• Goal of the exercise:
Restate every record word for word, without the pictures.

----- Provided entries -----

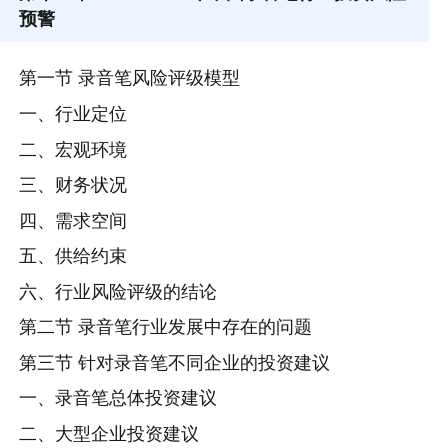
预警
第一节 录音笔风险评级模型
一、行业定位
二、宏观环境
三、财务状况
四、需求空间
五、供给约束
六、行业风险评级的结论
第二节 录音笔行业发展中存在的问题
第三节 针对录音笔不同企业的投资建议
一、录音笔总体投资建议
二、大型企业投资建议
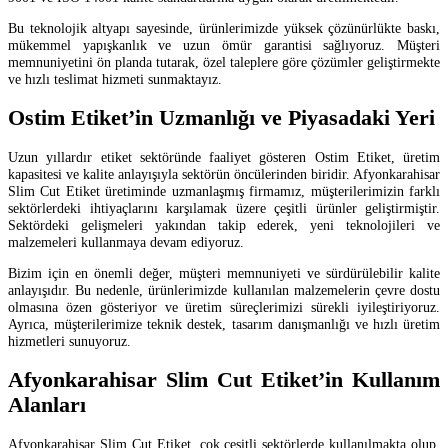
Bu teknolojik altyapı sayesinde, ürünlerimizde yüksek çözünürlükte baskı,
mükemmel yapışkanlık ve uzun ömür garantisi sağlıyoruz. Müşteri
memnuniyetini ön planda tutarak, özel taleplere göre çözümler geliştirmekte
ve hızlı teslimat hizmeti sunmaktayız.
Ostim Etiket’in Uzmanlığı ve Piyasadaki Yeri
Uzun yıllardır etiket sektöründe faaliyet gösteren Ostim Etiket, üretim
kapasitesi ve kalite anlayışıyla sektörün öncülerinden biridir. Afyonkarahisar
Slim Cut Etiket üretiminde uzmanlaşmış firmamız, müşterilerimizin farklı
sektörlerdeki ihtiyaçlarını karşılamak üzere çeşitli ürünler geliştirmiştir.
Sektördeki gelişmeleri yakından takip ederek, yeni teknolojileri ve
malzemeleri kullanmaya devam ediyoruz.
Bizim için en önemli değer, müşteri memnuniyeti ve sürdürülebilir kalite
anlayışıdır. Bu nedenle, ürünlerimizde kullanılan malzemelerin çevre dostu
olmasına özen gösteriyor ve üretim süreçlerimizi sürekli iyileştiriyoruz.
Ayrıca, müşterilerimize teknik destek, tasarım danışmanlığı ve hızlı üretim
hizmetleri sunuyoruz.
Afyonkarahisar Slim Cut Etiket’in Kullanım
Alanları
Afyonkarahisar Slim Cut Etiket, çok çeşitli sektörlerde kullanılmakta olup,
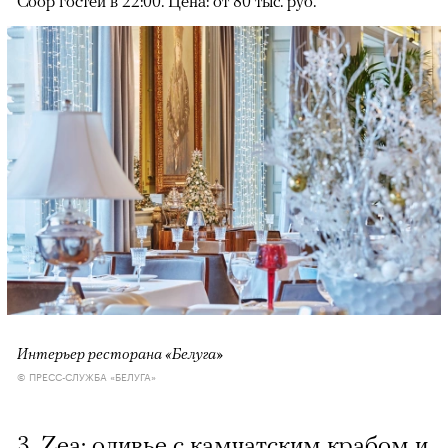
Сбор гостей в 22:00. Цена: от 80 тыс. руб.
Интерьер ресторана «Белуга»
© ПРЕСС-СЛУЖБА «БЕЛУГА»
3. Zea: оливье с камчатским крабом и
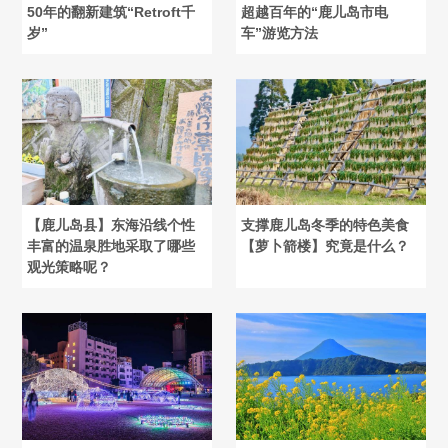
50年的翻新建筑“Retroft千
超越百年的“鹿儿岛市电
岁”
车”游览方法
【鹿儿岛县】东海沿线个性
支撑鹿儿岛冬季的特色美食
丰富的温泉胜地采取了哪些
【萝卜箭楼】究竟是什么？
观光策略呢？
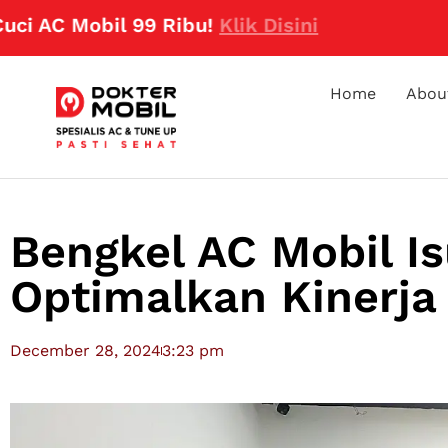
C Mobil 99 Ribu!
Klik Disini
Home
Abou
Bengkel AC Mobil I
Optimalkan Kinerja
December 28, 2024
3:23 pm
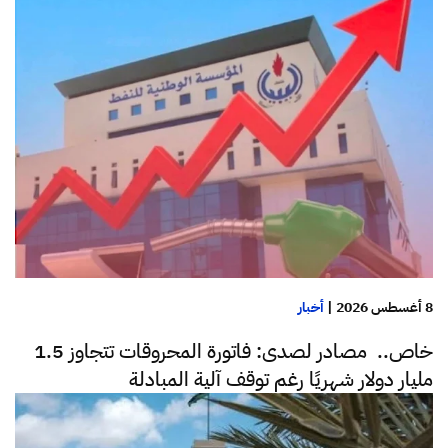
8 أغسطس 2026
|
أخبار
خاص.. مصادر لصدى: فاتورة المحروقات تتجاوز 1.5
مليار دولار شهريًا رغم توقف آلية المبادلة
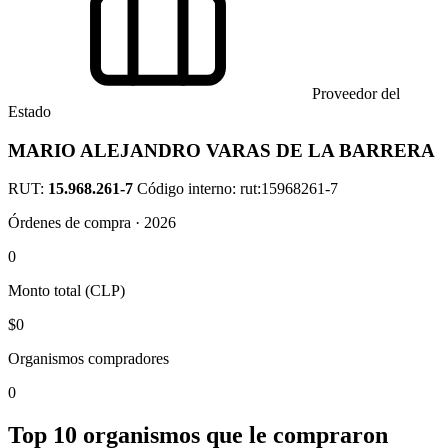
Proveedor del
Estado
MARIO ALEJANDRO VARAS DE LA BARRERA
RUT:
15.968.261-7
Código interno: rut:15968261-7
Órdenes de compra · 2026
0
Monto total (CLP)
$0
Organismos compradores
0
Top 10 organismos que le compraron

-----

• Response for this exercise:
预警
第一节 录音笔风险评级模型
一、行业定位
二、宏观环境
三、财务状况
四、需求空间
五、供给约束
六、行业风险评级的结论
第二节 录音笔行业发展中存在的问题
第三节 针对录音笔不同企业的投资建议
一、录音笔总体投资建议
二、大型企业投资建议
Bu teknolojik altyapı sayesinde, ürünlerimizde yüksek çözünürlükte baskı,
mükemmel yapışkanlık ve uzun ömür garantisi sağlıyoruz. Müşteri
memnuniyetini ön planda tutarak, özel taleplere göre çözümler geliştirmekte
ve hızlı teslimat hizmeti sunmaktayız.
Ostim Etiket’in Uzmanlığı ve Piyasadaki Yeri
Uzun yıllardır etiket sektöründe faaliyet gösteren Ostim Etiket, üretim
kapasitesi ve kalite anlayışıyla sektörün öncülerinden biridir. Afyonkarahisar
Slim Cut Etiket üretiminde uzmanlaşmış firmamız, müşterilerimizin farklı
sektörlerdeki ihtiyaçlarını karşılamak üzere çeşitli ürünler geliştirmiştir.
Sektördeki gelişmeleri yakından takip ederek, yeni teknolojileri ve
malzemeleri kullanmaya devam ediyoruz.
Bizim için en önemli değer, müşteri memnuniyeti ve sürdürülebilir kalite
anlayışıdır. Bu nedenle, ürünlerimizde kullanılan malzemelerin çevre dostu
olmasına özen gösteriyor ve üretim süreçlerimizi sürekli iyileştiriyoruz.
Ayrıca, müşterilerimize teknik destek, tasarım danışmanlığı ve hızlı üretim
hizmetleri sunuyoruz.
Afyonkarahisar Slim Cut Etiket’in Kullanım
Alanları
Afyonkarahisar Slim Cut Etiket, çok çeşitli sektörlerde kullanılmakta olup,
Сбор гостей в 22:00. Цена: от 80 тыс. руб.
Интерьер ресторана «Белуга»
© ПРЕСС-СЛУЖБА «БЕЛУГА»
3. Zea: оливье с камчатским крабом и
50年的翻新建筑“Retroft千
超越百年的“鹿儿岛市电
岁”
车”游览方法
【鹿儿岛县】东海沿线个性
支撑鹿儿岛冬季的特色美食
丰富的温泉胜地采取了哪些
【萝卜箭楼】究竟是什么？
观光策略呢？
C Mobil 99 Ribu!
Klik Disini
Home
Abou
Bengkel AC Mobil I
Optimalkan Kinerja
December 28, 2024
3:23 pm
8 أغسطس 2026
|
أخبار
خاص.. مصادر لصدى: فاتورة المحروقات تتجاوز 1.5
مليار دولار شهريًا رغم توقف آلية المبادلة
Proveedor del
Estado
MARIO ALEJANDRO VARAS DE LA BARRERA
RUT:
15.968.261-7
Código interno: rut:15968261-7
Órdenes de compra · 2026
0
Monto total (CLP)
$0
Organismos compradores
0
Top 10 organismos que le compraron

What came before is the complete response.